= Lyn Berlowitz =

Australian pastoralist, nurse and politician

Linda Marion Berlowitz (30 April 1903 – 1 July 1998) was an Australian pastoralist, nurse and politician. She was the first woman to be a member of the Northern Territory Legislative Council when she was elected as the independent member for Fannie Bay on 20 February 1960.

Berlowitz was born on 30 April 1903 in Boulder, Western Australia. After her schooling, she worked for a stock and station agency before moving to Melbourne to train as a nurse. In 1943, she married Harold "Happy" Berlowitz, and the couple moved to Darwin several years later. In Darwin, Berlowitz was active in community affairs, particularly women's issues, and was encouraged by friends and colleagues to run as an independent candidate at the 1960 election for the Legislative Council. She did so, and was elected as member for the new district of Fannie Bay, serving one term before being defeated by Harry Chan in 1962.

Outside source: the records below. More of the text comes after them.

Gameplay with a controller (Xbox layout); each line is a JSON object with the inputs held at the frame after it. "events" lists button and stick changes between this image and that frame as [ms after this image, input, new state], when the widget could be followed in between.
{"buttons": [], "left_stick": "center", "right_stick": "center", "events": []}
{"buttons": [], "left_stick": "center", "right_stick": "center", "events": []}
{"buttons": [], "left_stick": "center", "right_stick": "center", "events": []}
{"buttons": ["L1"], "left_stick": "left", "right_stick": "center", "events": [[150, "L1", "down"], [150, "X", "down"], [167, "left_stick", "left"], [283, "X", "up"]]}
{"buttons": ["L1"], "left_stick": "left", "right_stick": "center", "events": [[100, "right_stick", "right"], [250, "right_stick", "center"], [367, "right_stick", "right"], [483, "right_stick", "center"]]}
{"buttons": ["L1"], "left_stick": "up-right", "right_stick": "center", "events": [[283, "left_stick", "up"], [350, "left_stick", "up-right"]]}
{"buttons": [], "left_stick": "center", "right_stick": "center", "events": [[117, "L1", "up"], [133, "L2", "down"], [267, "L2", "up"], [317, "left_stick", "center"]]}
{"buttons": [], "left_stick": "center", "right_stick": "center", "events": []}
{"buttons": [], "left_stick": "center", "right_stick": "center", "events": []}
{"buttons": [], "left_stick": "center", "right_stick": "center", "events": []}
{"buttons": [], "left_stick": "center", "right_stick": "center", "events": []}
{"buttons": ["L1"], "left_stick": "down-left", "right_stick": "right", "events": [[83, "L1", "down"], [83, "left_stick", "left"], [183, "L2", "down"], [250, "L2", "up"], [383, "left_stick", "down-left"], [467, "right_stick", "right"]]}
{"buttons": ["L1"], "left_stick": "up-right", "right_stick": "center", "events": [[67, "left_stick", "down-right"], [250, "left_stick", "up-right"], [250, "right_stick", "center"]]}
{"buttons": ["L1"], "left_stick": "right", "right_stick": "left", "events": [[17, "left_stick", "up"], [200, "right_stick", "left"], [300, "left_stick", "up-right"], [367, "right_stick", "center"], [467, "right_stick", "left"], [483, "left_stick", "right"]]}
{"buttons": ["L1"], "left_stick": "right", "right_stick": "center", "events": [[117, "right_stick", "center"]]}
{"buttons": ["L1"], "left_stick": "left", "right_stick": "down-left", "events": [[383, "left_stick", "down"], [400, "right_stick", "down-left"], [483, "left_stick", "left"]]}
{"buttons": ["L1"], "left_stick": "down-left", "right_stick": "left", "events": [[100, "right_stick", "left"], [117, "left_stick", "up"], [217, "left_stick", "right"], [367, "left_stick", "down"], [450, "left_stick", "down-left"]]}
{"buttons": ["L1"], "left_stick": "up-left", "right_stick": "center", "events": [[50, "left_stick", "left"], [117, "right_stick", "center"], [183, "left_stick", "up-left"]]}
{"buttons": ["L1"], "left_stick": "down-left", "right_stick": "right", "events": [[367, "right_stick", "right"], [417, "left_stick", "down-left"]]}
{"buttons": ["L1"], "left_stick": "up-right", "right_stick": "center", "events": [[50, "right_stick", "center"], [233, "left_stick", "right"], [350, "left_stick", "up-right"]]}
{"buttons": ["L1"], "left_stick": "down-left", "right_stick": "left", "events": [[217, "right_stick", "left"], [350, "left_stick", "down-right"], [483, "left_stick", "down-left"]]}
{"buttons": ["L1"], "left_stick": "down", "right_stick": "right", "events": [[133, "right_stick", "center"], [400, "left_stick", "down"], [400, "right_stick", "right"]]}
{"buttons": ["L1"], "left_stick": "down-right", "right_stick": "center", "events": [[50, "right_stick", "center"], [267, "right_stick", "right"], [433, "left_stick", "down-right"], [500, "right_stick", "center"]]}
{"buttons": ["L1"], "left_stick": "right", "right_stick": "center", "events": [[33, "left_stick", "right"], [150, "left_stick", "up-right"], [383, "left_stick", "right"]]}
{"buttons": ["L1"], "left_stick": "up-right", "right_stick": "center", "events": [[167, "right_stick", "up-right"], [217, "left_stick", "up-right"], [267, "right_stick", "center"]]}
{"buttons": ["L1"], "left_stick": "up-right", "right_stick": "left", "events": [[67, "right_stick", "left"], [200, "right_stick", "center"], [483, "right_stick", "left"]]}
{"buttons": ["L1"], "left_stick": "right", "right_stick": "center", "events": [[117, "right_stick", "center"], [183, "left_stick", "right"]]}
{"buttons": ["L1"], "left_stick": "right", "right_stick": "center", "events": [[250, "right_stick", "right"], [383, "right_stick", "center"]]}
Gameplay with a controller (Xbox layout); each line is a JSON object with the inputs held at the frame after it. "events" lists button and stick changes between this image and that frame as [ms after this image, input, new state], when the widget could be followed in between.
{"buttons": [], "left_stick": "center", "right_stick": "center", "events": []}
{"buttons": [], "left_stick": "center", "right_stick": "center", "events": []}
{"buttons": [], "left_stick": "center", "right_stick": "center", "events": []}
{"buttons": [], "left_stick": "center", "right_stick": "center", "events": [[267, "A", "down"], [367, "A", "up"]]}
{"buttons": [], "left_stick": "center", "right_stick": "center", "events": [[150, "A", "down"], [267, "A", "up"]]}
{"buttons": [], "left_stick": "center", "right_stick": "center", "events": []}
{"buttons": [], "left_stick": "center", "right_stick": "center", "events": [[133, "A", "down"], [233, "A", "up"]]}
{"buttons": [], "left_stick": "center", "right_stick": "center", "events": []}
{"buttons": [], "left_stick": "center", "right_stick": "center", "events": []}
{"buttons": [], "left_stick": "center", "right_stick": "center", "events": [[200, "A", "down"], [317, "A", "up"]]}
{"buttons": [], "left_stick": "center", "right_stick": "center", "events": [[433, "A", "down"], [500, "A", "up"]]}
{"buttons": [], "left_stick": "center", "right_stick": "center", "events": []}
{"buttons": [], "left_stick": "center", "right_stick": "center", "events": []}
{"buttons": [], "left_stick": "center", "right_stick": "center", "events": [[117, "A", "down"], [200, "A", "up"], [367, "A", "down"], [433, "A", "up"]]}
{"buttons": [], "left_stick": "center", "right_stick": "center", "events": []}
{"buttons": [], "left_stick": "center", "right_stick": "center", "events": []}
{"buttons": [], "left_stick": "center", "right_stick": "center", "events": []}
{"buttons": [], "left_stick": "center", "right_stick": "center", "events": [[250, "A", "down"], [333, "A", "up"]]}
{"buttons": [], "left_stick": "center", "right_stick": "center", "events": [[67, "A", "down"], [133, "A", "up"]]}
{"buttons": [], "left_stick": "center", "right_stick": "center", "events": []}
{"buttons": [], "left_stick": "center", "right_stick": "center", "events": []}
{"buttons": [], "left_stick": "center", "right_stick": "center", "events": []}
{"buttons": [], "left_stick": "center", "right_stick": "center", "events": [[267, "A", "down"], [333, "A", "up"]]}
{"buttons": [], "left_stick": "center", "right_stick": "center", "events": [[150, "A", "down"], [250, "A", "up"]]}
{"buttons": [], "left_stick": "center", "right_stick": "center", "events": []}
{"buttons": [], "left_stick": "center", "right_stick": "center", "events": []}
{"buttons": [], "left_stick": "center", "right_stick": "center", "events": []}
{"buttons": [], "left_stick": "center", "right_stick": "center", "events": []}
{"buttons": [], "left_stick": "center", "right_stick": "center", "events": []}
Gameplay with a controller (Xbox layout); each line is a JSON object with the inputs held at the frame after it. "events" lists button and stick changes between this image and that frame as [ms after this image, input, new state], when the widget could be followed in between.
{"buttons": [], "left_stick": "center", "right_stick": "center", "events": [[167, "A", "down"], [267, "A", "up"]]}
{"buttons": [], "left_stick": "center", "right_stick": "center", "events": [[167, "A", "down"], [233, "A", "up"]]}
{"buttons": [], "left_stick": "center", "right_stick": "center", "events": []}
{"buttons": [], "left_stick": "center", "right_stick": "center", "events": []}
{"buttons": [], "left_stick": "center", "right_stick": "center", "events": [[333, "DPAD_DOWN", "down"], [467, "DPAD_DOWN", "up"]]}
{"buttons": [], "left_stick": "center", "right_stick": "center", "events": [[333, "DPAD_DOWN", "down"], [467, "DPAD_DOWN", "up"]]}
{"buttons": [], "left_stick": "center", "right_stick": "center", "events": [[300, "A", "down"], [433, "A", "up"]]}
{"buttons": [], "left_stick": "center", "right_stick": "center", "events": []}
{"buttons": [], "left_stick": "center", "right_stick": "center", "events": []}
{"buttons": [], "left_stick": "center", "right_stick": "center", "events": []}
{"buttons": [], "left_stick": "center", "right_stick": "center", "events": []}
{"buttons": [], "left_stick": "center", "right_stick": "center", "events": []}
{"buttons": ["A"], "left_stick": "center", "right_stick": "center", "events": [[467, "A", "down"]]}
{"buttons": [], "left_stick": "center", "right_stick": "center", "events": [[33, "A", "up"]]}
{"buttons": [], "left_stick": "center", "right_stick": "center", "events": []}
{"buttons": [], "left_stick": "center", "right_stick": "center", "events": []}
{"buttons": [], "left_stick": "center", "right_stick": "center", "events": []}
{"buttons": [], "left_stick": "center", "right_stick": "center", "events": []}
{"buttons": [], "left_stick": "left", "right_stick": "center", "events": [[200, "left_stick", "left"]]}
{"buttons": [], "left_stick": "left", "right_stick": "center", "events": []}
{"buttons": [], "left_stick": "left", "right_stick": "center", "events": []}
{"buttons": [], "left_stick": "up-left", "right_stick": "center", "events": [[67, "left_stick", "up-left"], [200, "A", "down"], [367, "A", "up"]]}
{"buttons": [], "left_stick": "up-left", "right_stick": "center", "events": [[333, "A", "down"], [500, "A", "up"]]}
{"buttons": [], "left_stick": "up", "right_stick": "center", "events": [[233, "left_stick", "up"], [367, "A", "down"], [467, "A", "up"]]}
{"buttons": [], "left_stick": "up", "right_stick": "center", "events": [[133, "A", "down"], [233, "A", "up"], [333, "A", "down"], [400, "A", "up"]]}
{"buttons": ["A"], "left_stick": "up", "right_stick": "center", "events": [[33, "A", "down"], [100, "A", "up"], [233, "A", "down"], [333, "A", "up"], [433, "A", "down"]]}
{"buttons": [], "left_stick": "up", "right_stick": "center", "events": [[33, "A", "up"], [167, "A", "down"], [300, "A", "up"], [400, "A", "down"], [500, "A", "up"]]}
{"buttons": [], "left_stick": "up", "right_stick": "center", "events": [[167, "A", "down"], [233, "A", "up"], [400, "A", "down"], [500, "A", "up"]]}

As a member of the council, Berlowitz took a keen interest in Aboriginal affairs. She also introduced a Bill allowing women to be included on juries in the Northern Territory if they applied to be added to a jury roll. The legislation was vociferously opposed by fellow council member and Crown Law Officer Ron Withnall, who said that there would be women jurors "over [his] dead body". In 1964, Berlowitz and another woman were stood aside on a jury panel, and she lamented that while the Crown Counsel continued to stand aside women from juries as a matter of policy, it showed that these discriminatory attitudes were still in place in spite of the legislation.

The Berlowitzes purchased the Bullita Station homestead and cattle station in the Victoria River region, where they lived until 1977.

Berlowitz died in Sydney on 1 July 1998 at age 95.